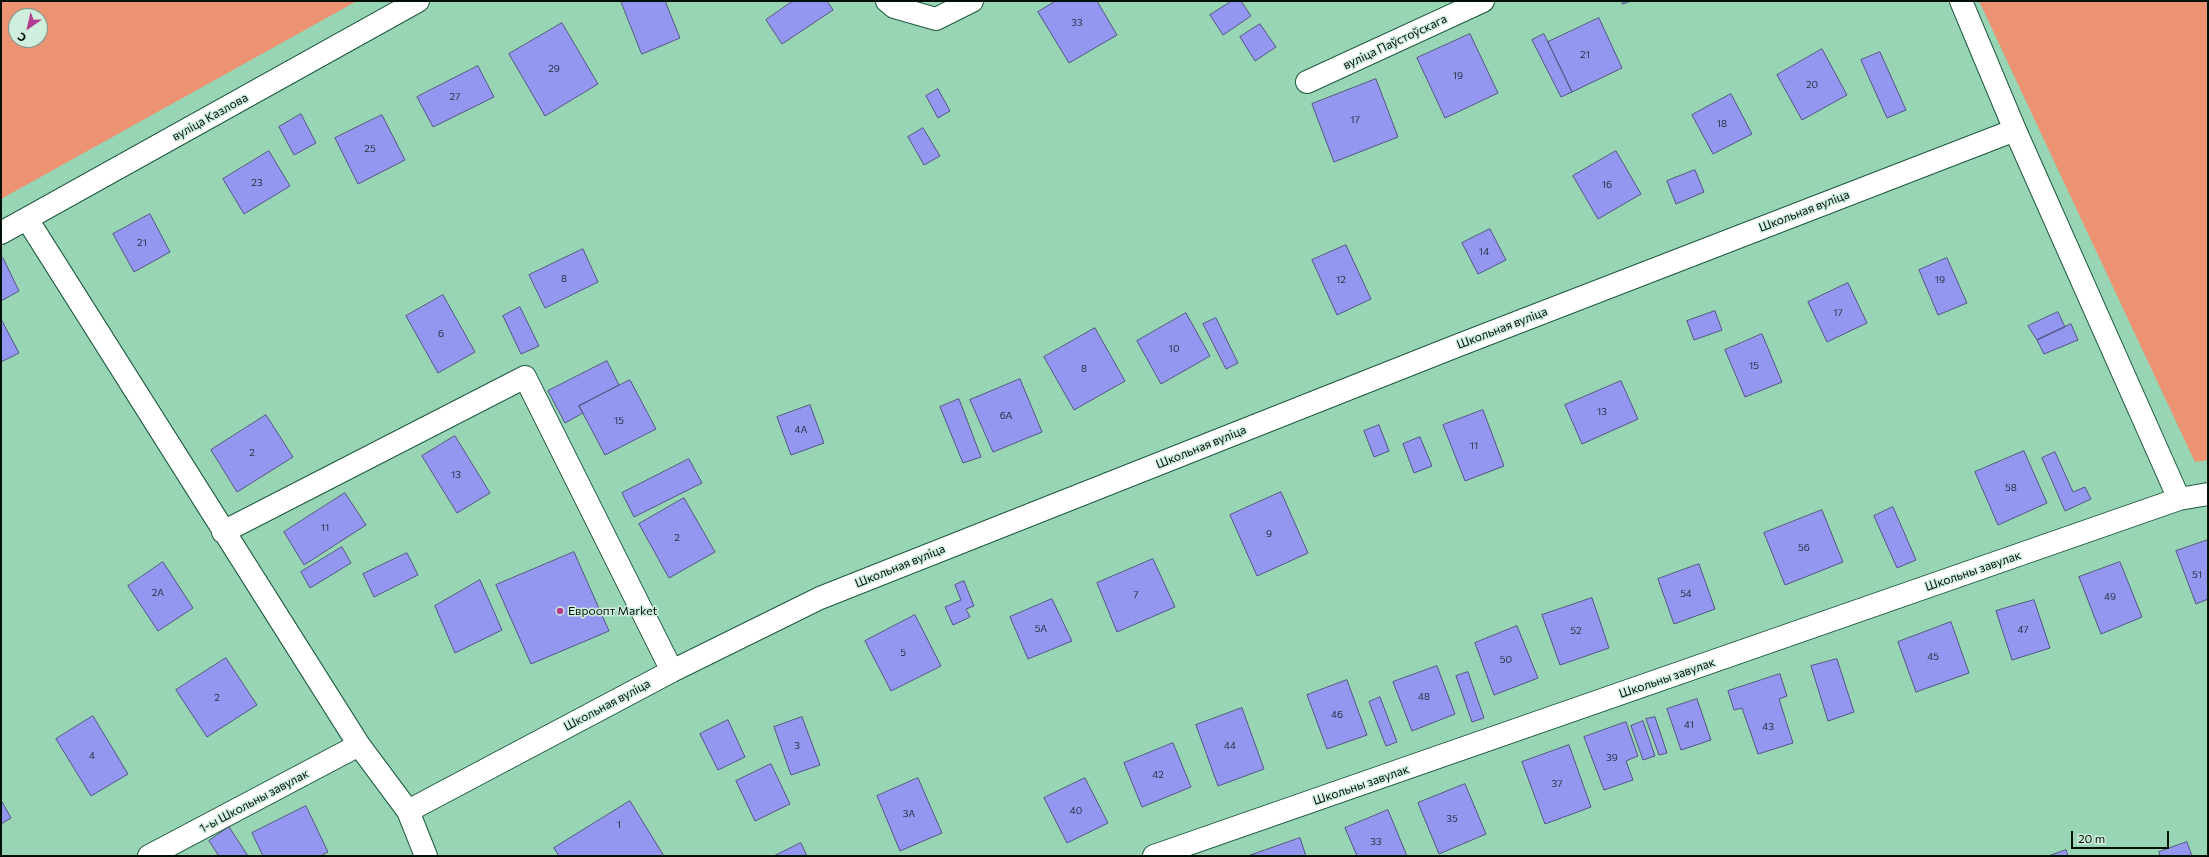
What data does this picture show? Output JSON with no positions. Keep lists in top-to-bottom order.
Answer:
{
  "streets": {
    "street": [
      "вуліца Паўстоўскага",
      "вуліца Казлова",
      "Школьная вуліца",
      "Школьны завулак",
      "1-ы Школьны завулак"
    ]
  },
  "places": ["Евроопт Market"],
  "house_numbers": [
    "33",
    "21",
    "29",
    "19",
    "20",
    "27",
    "17",
    "18",
    "25",
    "23",
    "16",
    "21",
    "14",
    "8",
    "12",
    "19",
    "17",
    "6",
    "10",
    "15",
    "8",
    "13",
    "6А",
    "15",
    "4А",
    "11",
    "2",
    "13",
    "58",
    "11",
    "9",
    "2",
    "56",
    "51",
    "2А",
    "54",
    "7",
    "49",
    "5А",
    "47",
    "52",
    "5",
    "45",
    "50",
    "48",
    "2",
    "46",
    "41",
    "43",
    "3",
    "44",
    "4",
    "39",
    "42",
    "37",
    "40",
    "3А",
    "35",
    "1",
    "33"
  ],
  "scale_bar": "20 m",
  "north": "bottom left"
}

····················

:: Work instructions ::
Through to the final line, copy the material above exactly and skip the images.

:: Answer to the problem ::
What data does this picture show? Output JSON with no positions. Keep lists in top-to-bottom order.
Answer:
{
  "streets": {
    "street": [
      "вуліца Паўстоўскага",
      "вуліца Казлова",
      "Школьная вуліца",
      "Школьны завулак",
      "1-ы Школьны завулак"
    ]
  },
  "places": ["Евроопт Market"],
  "house_numbers": [
    "33",
    "21",
    "29",
    "19",
    "20",
    "27",
    "17",
    "18",
    "25",
    "23",
    "16",
    "21",
    "14",
    "8",
    "12",
    "19",
    "17",
    "6",
    "10",
    "15",
    "8",
    "13",
    "6А",
    "15",
    "4А",
    "11",
    "2",
    "13",
    "58",
    "11",
    "9",
    "2",
    "56",
    "51",
    "2А",
    "54",
    "7",
    "49",
    "5А",
    "47",
    "52",
    "5",
    "45",
    "50",
    "48",
    "2",
    "46",
    "41",
    "43",
    "3",
    "44",
    "4",
    "39",
    "42",
    "37",
    "40",
    "3А",
    "35",
    "1",
    "33"
  ],
  "scale_bar": "20 m",
  "north": "bottom left"
}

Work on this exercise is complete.